Quatre ans plus tard, elle a obtenu des subsides du FNS destinés aux jeunes scientifiques (Ambizione) puis à l’encouragement de la coopération (COST), grâce auxquels elle a pu ouvrir son propre groupe de recherche en 2019 à l’Université de Fribourg. «C’est une chance incroyable! insiste-t-elle. J’ai pu recruter des gens extrêmement talentueux et initier plusieurs collaborations. Notamment avec Agroscope en Valais et avec un spécialiste renommé de la recherche moléculaire sur les tomates basé aux Etats-Unis.»

La nature regorge de plantes mutantes

Cependant, si les projets faisant appel au génie génétique et à l’échange de semences mutantes font aujourd’hui partie de la routine pour la communauté scientifique, la question est plus épineuse quand on parle d’agriculture. Lorsqu’on évoque les réticences d’une partie de la population face aux organismes génétiquement modifiés, Ora Hazak coupe court et précise: «De nombreuses personnes pensent que la nature est pure et que les scientifiques viennent tout bouleverser. Mais à chaque instant, d’innombrables mutations se produisent spontanément.» Elle explique comment la diversité ainsi générée rend possible l’évolution et a permis à nos ancêtres de sélectionner les semences des fruits et légumes plus gros ou plus savoureux. «D’ailleurs, des mutations dans les gènes sur lesquels je travaille se retrouvent dans les tomates domestiquées, indique la spécialiste. Avec la biotechnologie, on peut obtenir une plante améliorée, par exemple plus grosse ou plus résistante, en quelques mois au lieu de quelques siècles.»

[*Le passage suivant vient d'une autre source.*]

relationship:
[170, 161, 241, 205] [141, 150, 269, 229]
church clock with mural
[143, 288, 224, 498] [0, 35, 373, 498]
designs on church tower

La chercheuse insiste sur la différence entre les débuts du génie génétique – où l’on insérait parfois un gène entier pour le passer d’une espèce à l’autre – et les méthodes modernes de ciseaux moléculaires comme Crispr: «On peut maintenant effectuer des modifications ciblées à un endroit précis dans des gènes existants. Ainsi, il n’y a presque aucune différence entre une mutation spontanée apparaissant dans la nature et le résultat de ce type d’ingénierie moléculaire.» Selon la biologiste, les mutants d’aujourd’hui correspondent donc à «une sélection de type agricole accélérée par la science».

La nature et la science occupent aussi une place de choix dans le temps libre d’Ora Hazak. Au printemps, quand elle ne jardine pas, elle se promène parfois avec son mari et ses quatre enfants dans les champs de dents-de-lion qui commencent à fleurir. «Souvent, après quelques minutes, je trouve une fleur énorme, plus grosse que les autres. Je dis alors à mes enfants que j’étudie les gènes qui sont responsables de ce type de différence.» Un jour, lors d’une balade en forêt, elle leur a montré des mousses «dont l’évolution a commencé il y a plus de 400 millions d’années» et leur a demandé: «Vous savez depuis quand les humains sont là, juste pour comparer?» De quoi planter chez eux des graines de curiosité.